Starting at the line that has "Personnalisation de vos" and ending after the line that has "Menu déjeuner 48euros", recast the rows as a numbered list, with both of those lines included and any blank lines dropped.

-- Opening Marker --

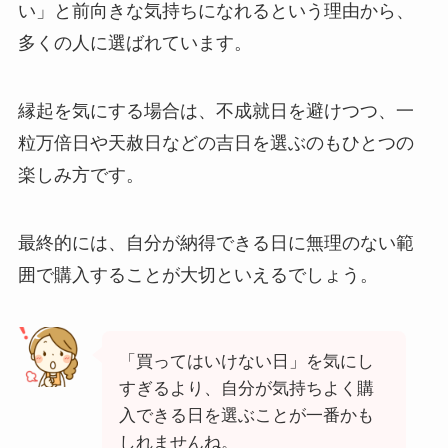
い」と前向きな気持ちになれるという理由から、
多くの人に選ばれています。
縁起を気にする場合は、不成就日を避けつつ、一
粒万倍日や天赦日などの吉日を選ぶのもひとつの
楽しみ方です。
最終的には、自分が納得できる日に無理のない範
囲で購入することが大切といえるでしょう。
「買ってはいけない日」を気にし
すぎるより、自分が気持ちよく購
入できる日を選ぶことが一番かも
しれませんね。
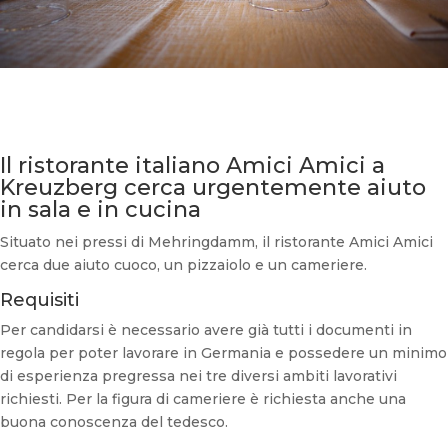
Il ristorante italiano Amici Amici a
Kreuzberg cerca urgentemente aiuto
in sala e in cucina
Situato nei pressi di Mehringdamm, il ristorante Amici Amici
cerca due aiuto cuoco, un pizzaiolo e un cameriere.
Requisiti
Per candidarsi è necessario avere già tutti i documenti in
regola per poter lavorare in Germania e possedere un minimo
di esperienza pregressa nei tre diversi ambiti lavorativi
richiesti. Per la figura di cameriere è richiesta anche una
buona conoscenza del tedesco.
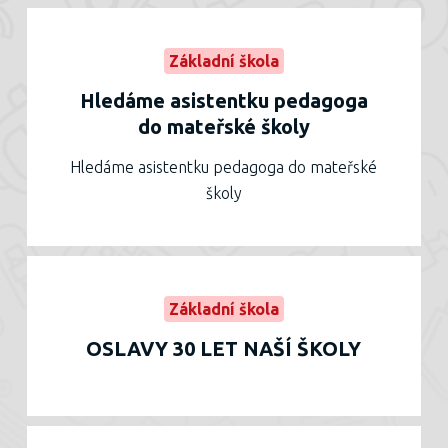
Základní škola
Hledáme asistentku pedagoga
do mateřské školy
Hledáme asistentku pedagoga do mateřské
školy
Základní škola
OSLAVY 30 LET NAŠÍ ŠKOLY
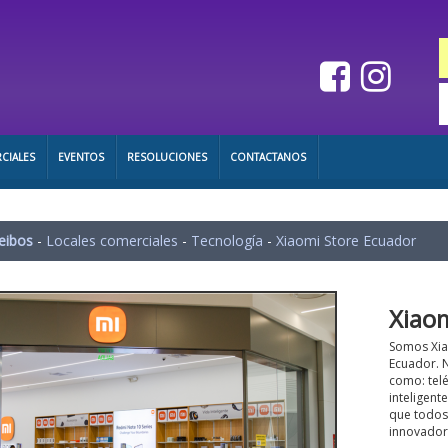
CIALES
EVENTOS
RESOLUCIONES
CONTACTANOS
eibos
-
Locales comerciales
-
Tecnología
-
Xiaomi Store Ecuador
Xiao
Somos Xia
Ecuador. N
como: telé
inteligent
que todos 
innovador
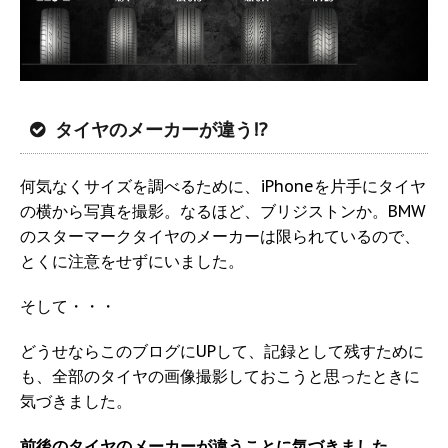
タイヤのメーカーが違う!?
何気なくサイズを調べるために、iPhoneを片手にタイヤ
の横から写真を撮影。なるほど、ブリジストンか。BMW
のスターマークタイヤのメーカーは限られているので、
とくに注意をせずにいました。
そして・・・
どうせならこのブログにUPして、記録として残すために
も、全部のタイヤの画像撮影しておこうと思ったときに
気づきました。
前後のタイヤのメーカーが違うことに気づきました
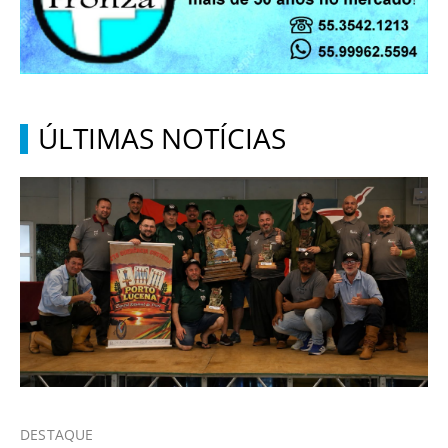
ÚLTIMAS NOTÍCIAS
DESTAQUE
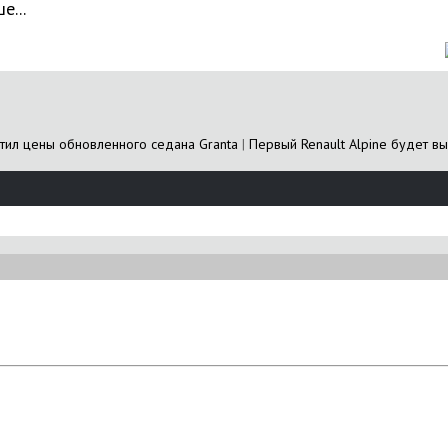
е...
тил цены обновленного седана Granta
|
Первый Renault Alpine будет в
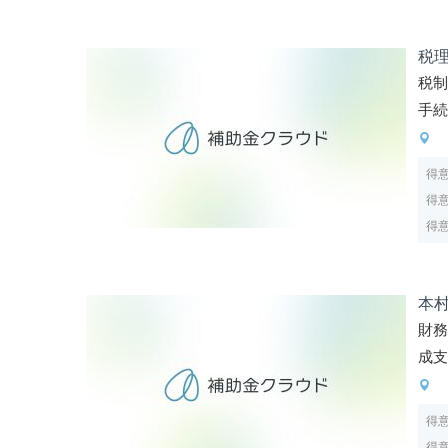
税
税制
手
得
得
得
本
財
成
得
得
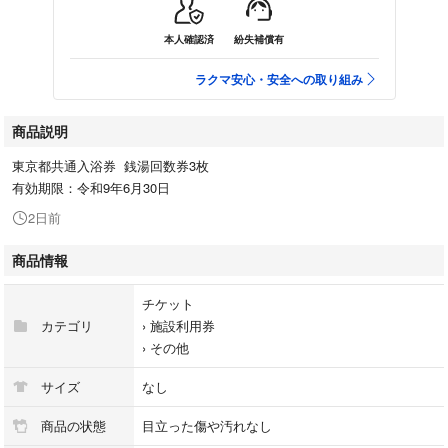
本人確認済
紛失補償有
ラクマ安心・安全への取り組み
商品説明
東京都共通入浴券 銭湯回数券3枚
有効期限：令和9年6月30日
2日前
商品情報
チケット
カテゴリ
›
施設利用券
›
その他
サイズ
なし
商品の状態
目立った傷や汚れなし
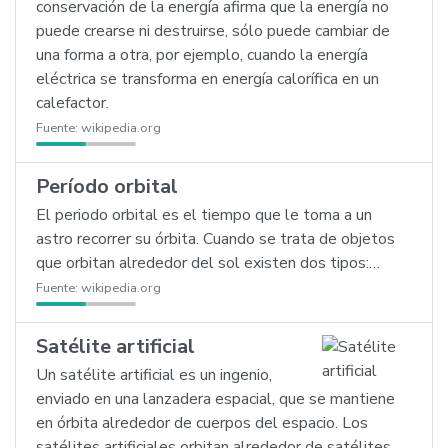
conservación de la energía afirma que la energía no
puede crearse ni destruirse, sólo puede cambiar de
una forma a otra, por ejemplo, cuando la energía
eléctrica se transforma en energía calorífica en un
calefactor.
Fuente:
wikipedia.org
Período orbital
El periodo orbital es el tiempo que le toma a un
astro recorrer su órbita. Cuando se trata de objetos
que orbitan alrededor del sol existen dos tipos:…
Fuente:
wikipedia.org
Satélite artificial
Un satélite artificial es un ingenio,
enviado en una lanzadera espacial, que se mantiene
en órbita alrededor de cuerpos del espacio. Los
satélites artificiales orbitan alrededor de satélites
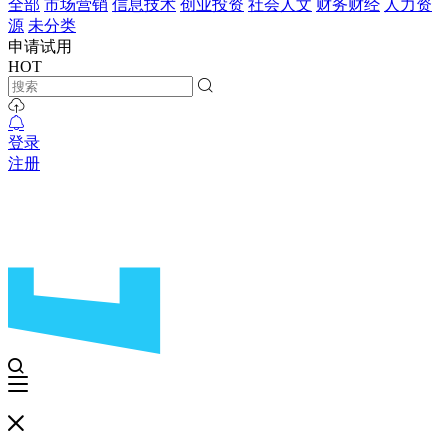
全部
市场营销
信息技术
创业投资
社会人文
财务财经
人力资
源
未分类
申请试用
HOT
登录
注册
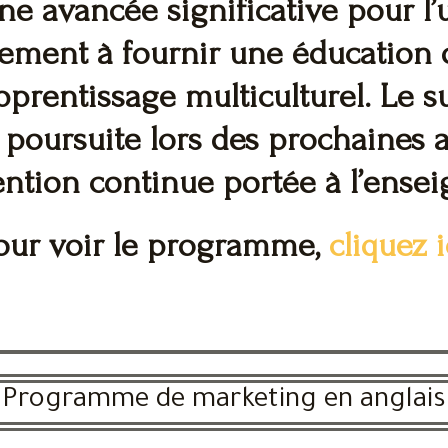
 avancée significative pour l’uni
ent à fournir une éducation de
rentissage multiculturel. Le suc
sa poursuite lors des prochaines
ention continue portée à l’ensei
our voir le programme,
cliquez i
Programme de marketing en anglais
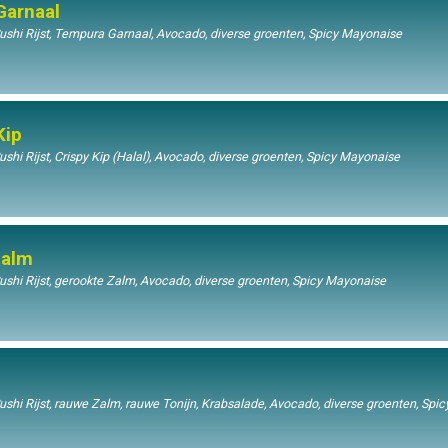
Garnaal
shi Rijst, Tempura Garnaal, Avocado, diverse groenten, Spicy Mayonaise
Kip
hi Rijst, Crispy Kip (Halal), Avocado, diverse groenten, Spicy Mayonaise
Zalm
hi Rijst, gerookte Zalm, Avocado, diverse groenten, Spicy Mayonaise
hi Rijst, rauwe Zalm, rauwe Tonijn, Krabsalade, Avocado, diverse groenten, Spic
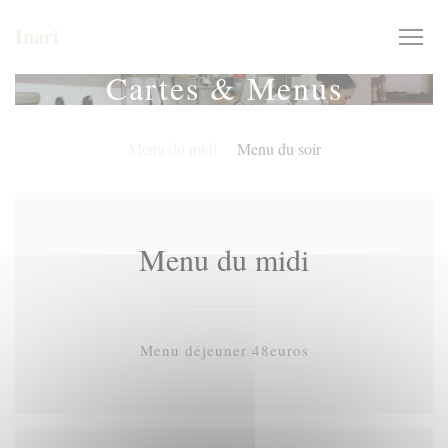
Personnalisation de vos choix en matière de cookies
Inari
Cartes & Menus
Menu du midi
Menu du soir
Menu du midi
Menu déjeuner 48euros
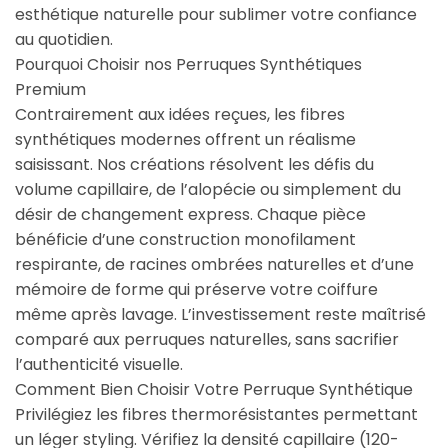
esthétique naturelle pour sublimer votre confiance
au quotidien.
Pourquoi Choisir nos Perruques Synthétiques
Premium
Contrairement aux idées reçues, les fibres
synthétiques modernes offrent un réalisme
saisissant. Nos créations résolvent les défis du
volume capillaire, de l’alopécie ou simplement du
désir de changement express. Chaque pièce
bénéficie d’une construction monofilament
respirante, de racines ombrées naturelles et d’une
mémoire de forme qui préserve votre coiffure
même après lavage. L’investissement reste maîtrisé
comparé aux perruques naturelles, sans sacrifier
l’authenticité visuelle.
Comment Bien Choisir Votre Perruque Synthétique
Privilégiez les fibres thermorésistantes permettant
un léger styling. Vérifiez la densité capillaire (120-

-- Closing Marker --

Output of the exercise:
1. Personnalisation de vos choix en matière de cookies
2. Inari
3. Cartes & Menus
4. Menu du midi
5. Menu du soir
6. Menu du midi
7. Menu déjeuner 48euros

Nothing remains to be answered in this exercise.